>>>

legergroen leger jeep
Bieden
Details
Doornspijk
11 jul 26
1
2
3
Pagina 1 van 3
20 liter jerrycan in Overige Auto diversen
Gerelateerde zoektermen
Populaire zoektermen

<<<

### Written task
The data should be written out again in full, exactly as it stands.

### Exercise output
legergroen leger jeep
Bieden
Details
Doornspijk
11 jul 26
1
2
3
Pagina 1 van 3
20 liter jerrycan in Overige Auto diversen
Gerelateerde zoektermen
Populaire zoektermen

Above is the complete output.